Looking for an interesting film that resonates with your nutrition/weight management efforts? Try this one!
"Fed Up" takes the viewer on a fascinating analysis of the American diet. According to this film, the problem is sugar. It's in so many processed foods - and clearly contributes to our nationwide rise in diabetes, obesity, hyperlipidemia, etc. Efforts to increase activity, i.e., Michelle Obama's "Let's Move" campaign, just aren't enough!

"Fed Up" draws a frightening parallel to the tobacco industry. The brain's response of the sugar addict looks much like that of the cocaine addict on a PET scan. It's projected that today's generation of young people will have shorter lifespans than their parents! And government subsidization of corn farming, nationally-branded fast foods in public schools, and the super-sizing of soft drinks leaves the viewer to question what can possibly be done to arrive at a sane balance.

Go see it. Eat your whole fruits and vegetables.
We're all in this together.

Linda Gromko, MD

Wednesday, June 4, 2014

Week 20: Treatment Plan Exercise

Here is our exercise from last week's group:

"You are a health care provider. A new patient comes to establish care with you. He/she is bright, funny, and well educated. You like him/her instantly. Your patient explains to you that their main frustration is their weight.
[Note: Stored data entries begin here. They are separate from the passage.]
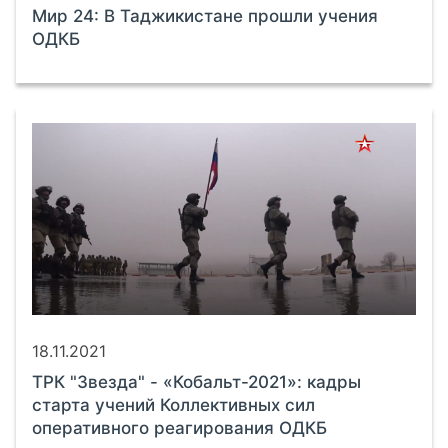
Мир 24: В Таджикистане прошли учения
ОДКБ
18.11.2021
ТРК "Звезда" - «Кобальт-2021»: кадры
старта учений Коллективных сил
оперативного реагирования ОДКБ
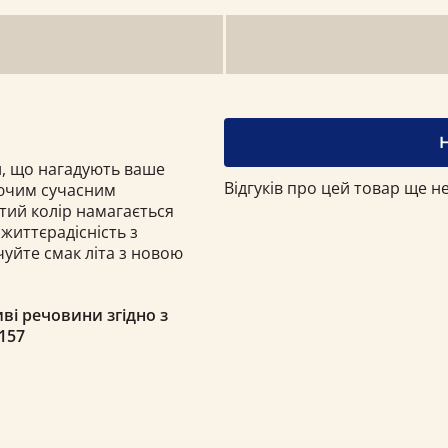
ни, що нагадують ваше
Відгуків про цей товар ще не
аючим сучасним
тий колір намагається
життєрадісність з
уйте смак літа з новою
ві речовини згідно з
157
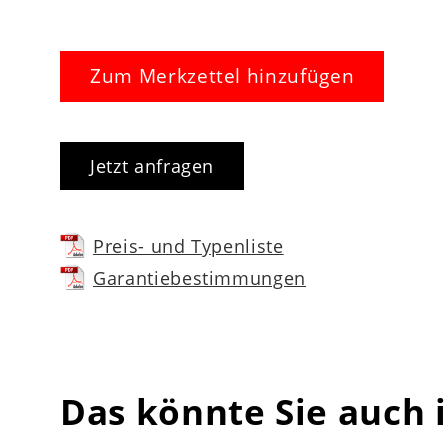
unterschiedliche Schlafbedürfnisse und K
Auswahl – perfekt für individuelle Schlaf
Zum Merkzettel hinzufügen
Jetzt anfragen
Planungstipps für Ihren Matratz
Preis- und Typenliste
Liegegefühl und empfohlenes Körperge
Garantiebestimmungen
Schlafgewohnheiten analysieren
: Rücke
Druckentlastung.
Matratzengröße passend zum Bettgeste
Das könnte Sie auch 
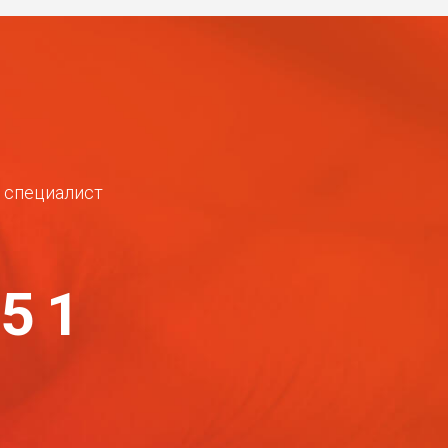
ш специалист
-51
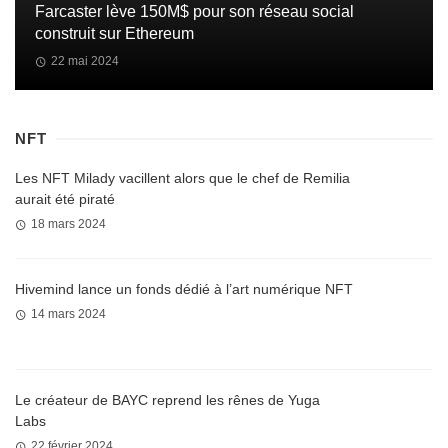
Farcaster lève 150M$ pour son réseau social
construit sur Ethereum
22 mai 2024
NFT
Les NFT Milady vacillent alors que le chef de Remilia
aurait été piraté
18 mars 2024
Hivemind lance un fonds dédié à l’art numérique NFT
14 mars 2024
Le créateur de BAYC reprend les rênes de Yuga
Labs
22 février 2024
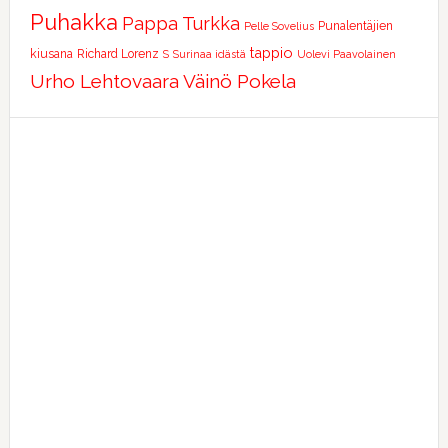
Puhakka
Pappa Turkka
Punalentäjien
Pelle Sovelius
tappio
kiusana
Richard Lorenz
S
Surinaa idästä
Uolevi Paavolainen
Urho Lehtovaara
Väinö Pokela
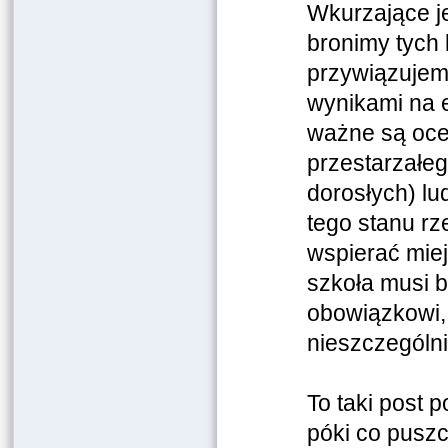
Wkurzające je
bronimy tyc
przywiązujem
wynikami na 
ważne są ocen
przestarzałeg
dorosłych) lu
tego stanu rz
wspierać miej
szkoła musi b
obowiązkowi, 
nieszczegól
To taki post 
póki co puszc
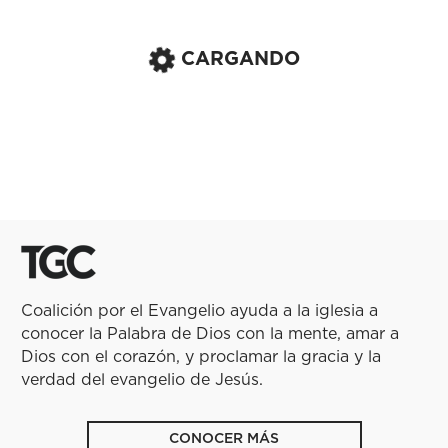
CARGANDO
Coalición por el Evangelio ayuda a la iglesia a
conocer la Palabra de Dios con la mente, amar a
Dios con el corazón, y proclamar la gracia y la
verdad del evangelio de Jesús.
CONOCER MÁS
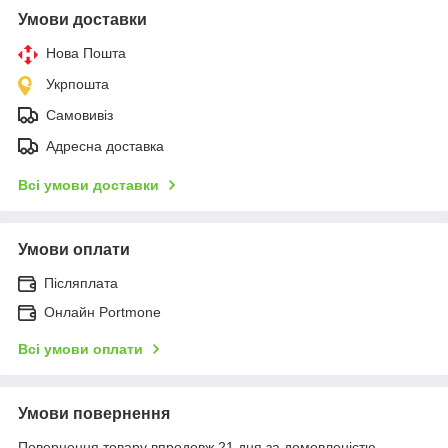
Умови доставки
Нова Пошта
Укрпошта
Самовивіз
Адресна доставка
Всі умови доставки
Умови оплати
Післяплата
Онлайн Portmone
Всі умови оплати
Умови повернення
Повернення товару впродовж 21 дня за домовленістю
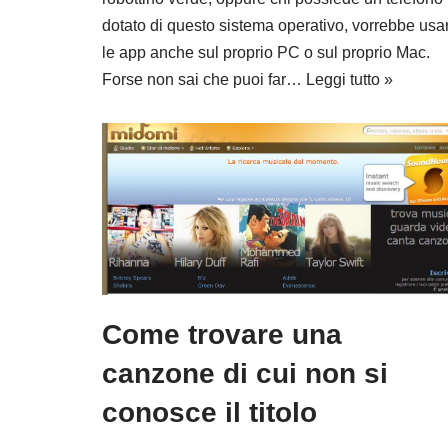
dotato di questo sistema operativo, vorrebbe usa
le app anche sul proprio PC o sul proprio Mac.
Forse non sai che puoi far…
Leggi tutto »
Come trovare una
canzone di cui non si
conosce il titolo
Your patient explains that this has been an issue for many years, and that they have tried numerous approaches with varying degrees of success.

Knowing what you know, what are your recommendations for your patient?"
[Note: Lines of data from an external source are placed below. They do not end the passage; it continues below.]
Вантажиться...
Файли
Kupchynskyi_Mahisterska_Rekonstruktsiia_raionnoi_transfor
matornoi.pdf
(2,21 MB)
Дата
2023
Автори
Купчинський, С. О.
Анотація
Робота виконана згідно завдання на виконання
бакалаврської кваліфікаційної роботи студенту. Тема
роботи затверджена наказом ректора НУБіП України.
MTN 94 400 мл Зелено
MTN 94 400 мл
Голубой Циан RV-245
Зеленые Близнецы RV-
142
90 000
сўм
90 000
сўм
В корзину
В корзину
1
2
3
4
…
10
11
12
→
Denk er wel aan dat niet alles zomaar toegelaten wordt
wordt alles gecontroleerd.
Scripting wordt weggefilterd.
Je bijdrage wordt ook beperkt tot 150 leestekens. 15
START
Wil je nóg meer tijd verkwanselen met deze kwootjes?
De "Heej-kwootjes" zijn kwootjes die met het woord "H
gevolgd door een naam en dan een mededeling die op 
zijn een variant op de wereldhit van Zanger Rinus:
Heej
Here are some of our group members' ideas:
  • Examine their reasons for wanting to lose weight
  • Talk with them about their goals/objectives: staying the same/weight loss?
  • Ask if this is a reasonable time to tackle weight loss goals
  • Ask what the patient can or will do to lose weight
  • Ask the patient to meet with you frequently
  • Suggest, "if you stumble, just get right back up."
  • Ask your patient if they are willing to track their food intake and exercise routines, so you can review them together
  • Explore your patient's sources of support
  • Create with your patient a practical plan for a short term approach - as well as longer-term strategies
  • Suggest tools, i.e., My Fitness Pal, Sparkpeople, for tracking.
The next question: "Your patient returns with some success, though not as much weight loss as the patient desired. What do you recommend now?"

Our group's ideas:
  • Review the original plan
  • Remind them that if they are trying to lose weight, any loss is good
  • Check if their expectations are realistic, or just "wishful thinking"
  • If your patient isn't following their specific program, find out where they are deviating and explore if this is making a signigicant difference
  • Explore why the patient is/is not staying with their plan
  • Explore: is this realistic at this time? If not, adjust goals, add exercise, just keep going
  • Are there factors which sabattoge the patient's efforts?
  • If your patient isn't succeeding, leave a door open - a way back without shame or the sense of failure.
A wise group, don't you think? One of our themes was that we really do know what we need. But sometimes, when we depersonalize a question, i.e, "what would you do for your best friend in this situation?" - we find our own best advice.

Our third question involved when to recommend weight loss surgery, and we'll continue on this topic next week.

Remember, we're all in this together.